Only the text belongs in the copy: repeat each record exactly, without pictures.

[[ Exercise input, beginning ]]

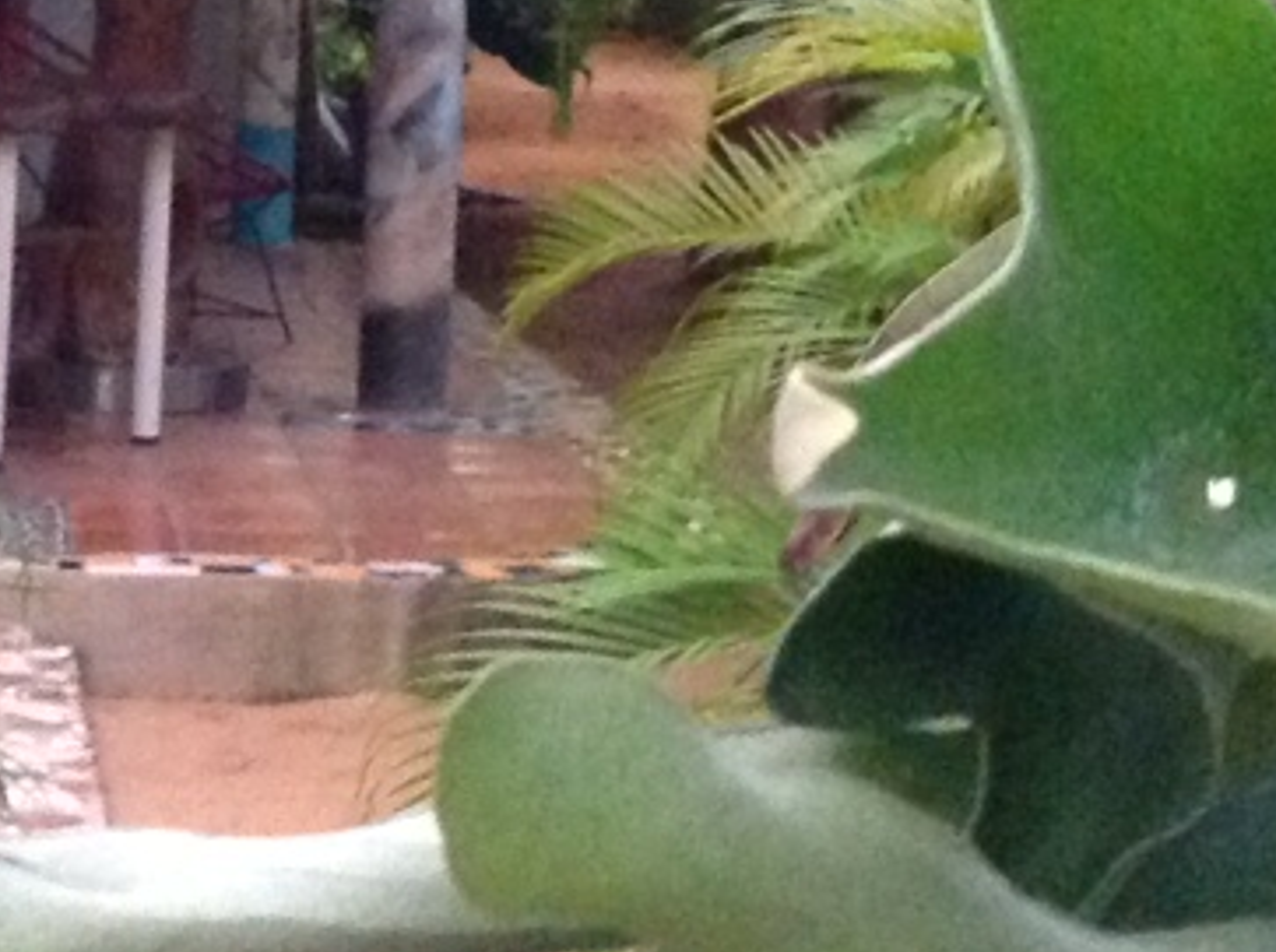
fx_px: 4600
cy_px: 397
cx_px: -464
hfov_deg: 15.0
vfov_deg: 11.8
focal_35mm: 125
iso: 800
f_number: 2.4
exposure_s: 1/15
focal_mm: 4.28
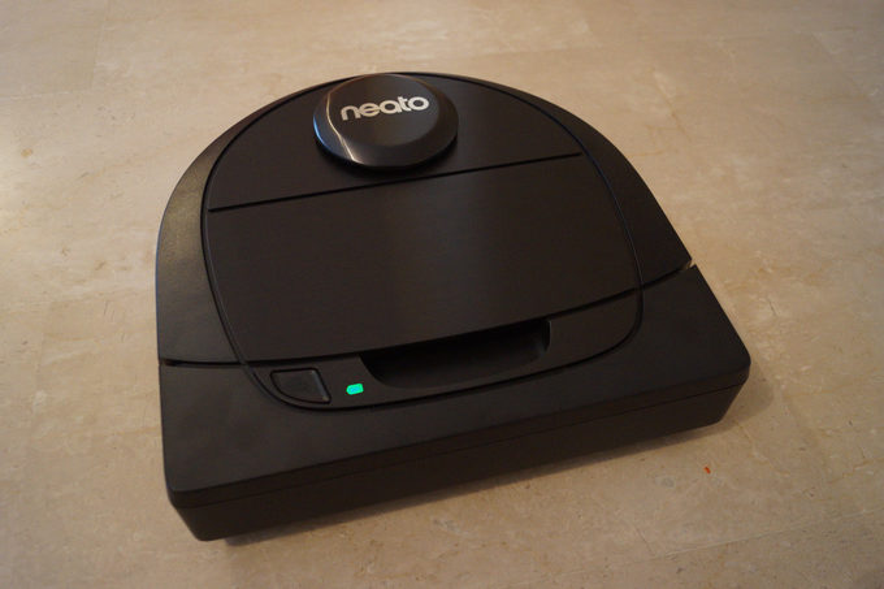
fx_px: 736
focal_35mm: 30
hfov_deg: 61.9
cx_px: 442
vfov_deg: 43.6
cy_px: 294
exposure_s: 1/40
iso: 1600
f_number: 3.5
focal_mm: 20
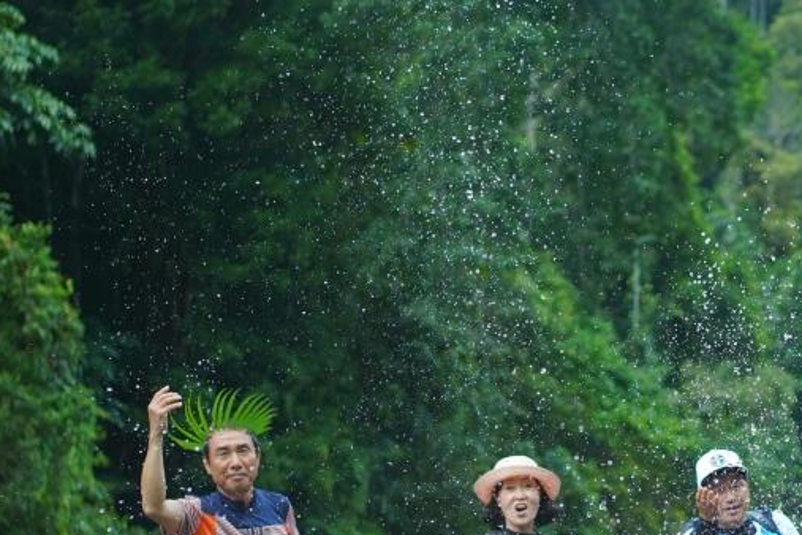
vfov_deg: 12.3
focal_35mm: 111
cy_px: 389
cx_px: 780
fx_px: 2473
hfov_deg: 18.0
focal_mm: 55
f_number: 2.5
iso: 640
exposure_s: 1/1600
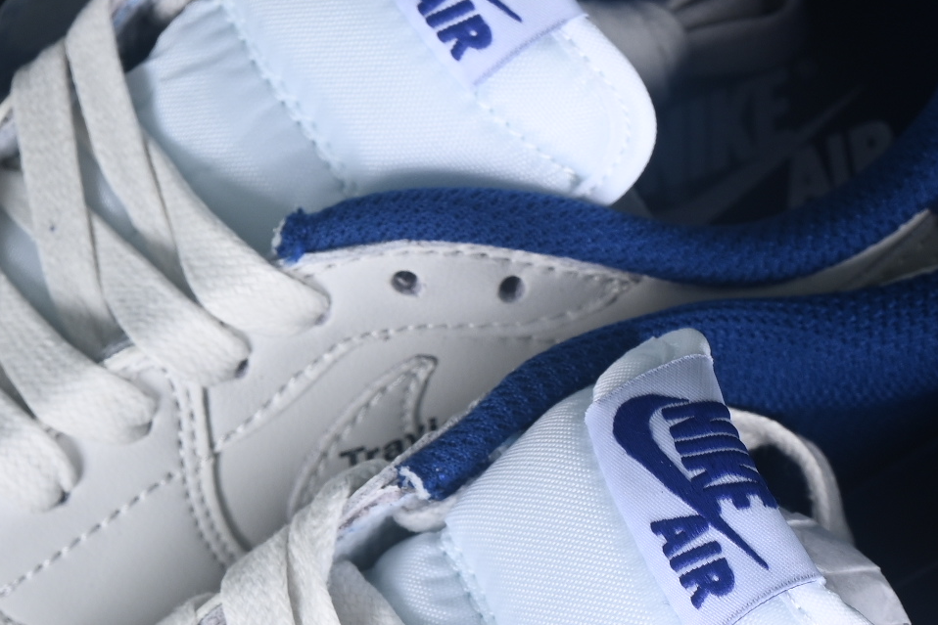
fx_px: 5681
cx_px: 399
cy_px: 619
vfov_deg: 6.3
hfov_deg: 9.4
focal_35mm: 218
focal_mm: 50
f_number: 7.1
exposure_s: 1/80
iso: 160
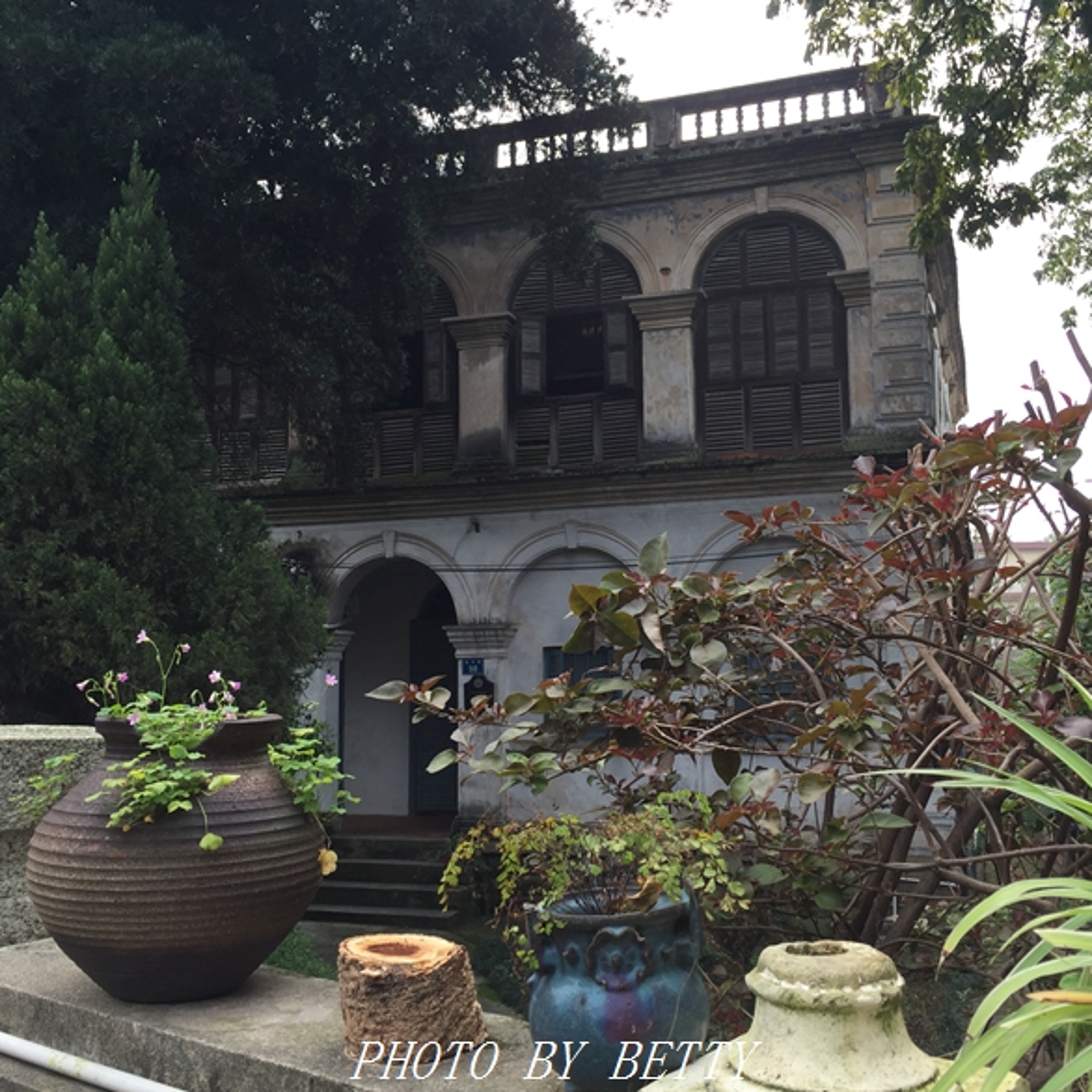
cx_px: 552
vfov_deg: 47.2
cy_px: 535
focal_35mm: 35
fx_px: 1249
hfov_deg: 47.2
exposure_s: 1/494
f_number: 2.2
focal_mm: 4.15
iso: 32
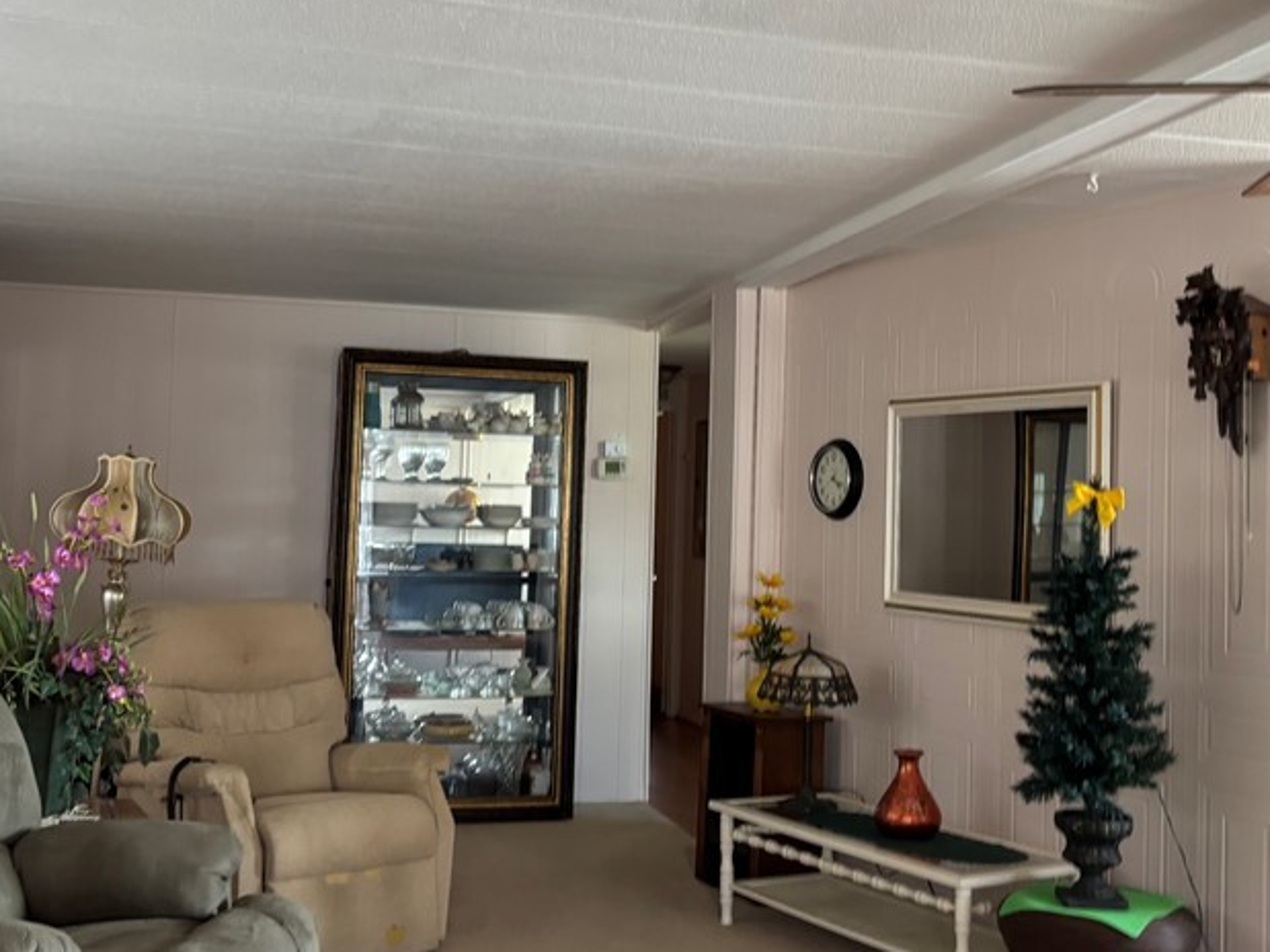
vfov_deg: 33.6
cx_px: 689
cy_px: 431
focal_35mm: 43
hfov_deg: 43.8
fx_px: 1577
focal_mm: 5.96
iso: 200
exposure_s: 1/60
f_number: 1.6
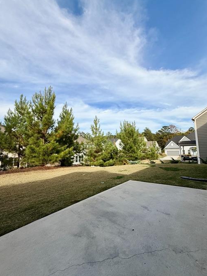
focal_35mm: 16
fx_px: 128
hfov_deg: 78.0
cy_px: 136
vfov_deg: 94.5
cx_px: 110
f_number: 2.2
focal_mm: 2.22
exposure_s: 1/1961
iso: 50
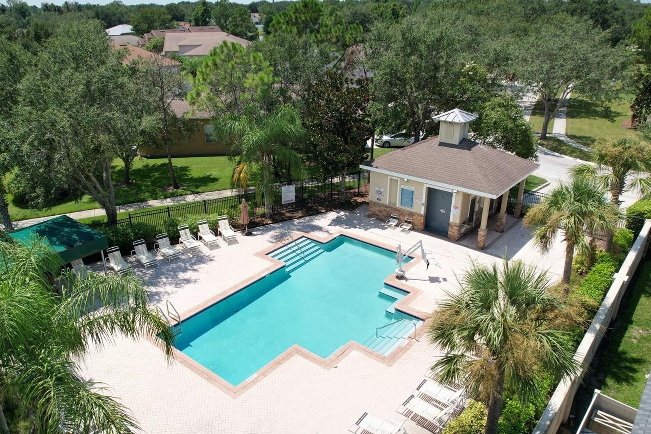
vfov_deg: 47.9
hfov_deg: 67.3
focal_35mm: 27
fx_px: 488
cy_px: 230
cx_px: 307
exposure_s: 1/500
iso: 100
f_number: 2.8
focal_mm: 8.38
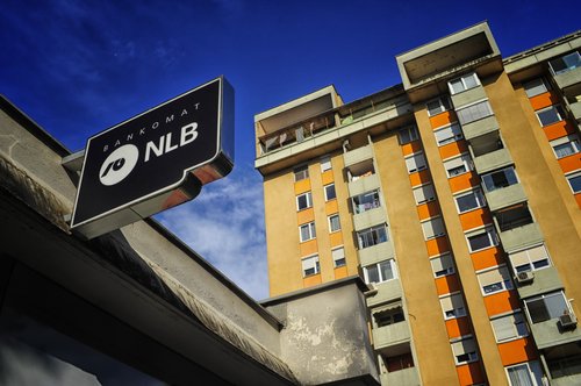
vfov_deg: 26.9
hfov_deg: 39.6
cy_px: 193
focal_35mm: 50
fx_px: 806
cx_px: 290
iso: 400
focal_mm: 50
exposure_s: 1/2000
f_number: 8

[[ Exercise input, end ]]

Answer box:
fx_px: 4600
cy_px: 397
cx_px: -464
hfov_deg: 15.0
vfov_deg: 11.8
focal_35mm: 125
iso: 800
f_number: 2.4
exposure_s: 1/15
focal_mm: 4.28
fx_px: 736
focal_35mm: 30
hfov_deg: 61.9
cx_px: 442
vfov_deg: 43.6
cy_px: 294
exposure_s: 1/40
iso: 1600
f_number: 3.5
focal_mm: 20
vfov_deg: 12.3
focal_35mm: 111
cy_px: 389
cx_px: 780
fx_px: 2473
hfov_deg: 18.0
focal_mm: 55
f_number: 2.5
iso: 640
exposure_s: 1/1600
fx_px: 5681
cx_px: 399
cy_px: 619
vfov_deg: 6.3
hfov_deg: 9.4
focal_35mm: 218
focal_mm: 50
f_number: 7.1
exposure_s: 1/80
iso: 160
cx_px: 552
vfov_deg: 47.2
cy_px: 535
focal_35mm: 35
fx_px: 1249
hfov_deg: 47.2
exposure_s: 1/494
f_number: 2.2
focal_mm: 4.15
iso: 32
vfov_deg: 33.6
cx_px: 689
cy_px: 431
focal_35mm: 43
hfov_deg: 43.8
fx_px: 1577
focal_mm: 5.96
iso: 200
exposure_s: 1/60
f_number: 1.6
focal_35mm: 16
fx_px: 128
hfov_deg: 78.0
cy_px: 136
vfov_deg: 94.5
cx_px: 110
f_number: 2.2
focal_mm: 2.22
exposure_s: 1/1961
iso: 50
vfov_deg: 47.9
hfov_deg: 67.3
focal_35mm: 27
fx_px: 488
cy_px: 230
cx_px: 307
exposure_s: 1/500
iso: 100
f_number: 2.8
focal_mm: 8.38
vfov_deg: 26.9
hfov_deg: 39.6
cy_px: 193
focal_35mm: 50
fx_px: 806
cx_px: 290
iso: 400
focal_mm: 50
exposure_s: 1/2000
f_number: 8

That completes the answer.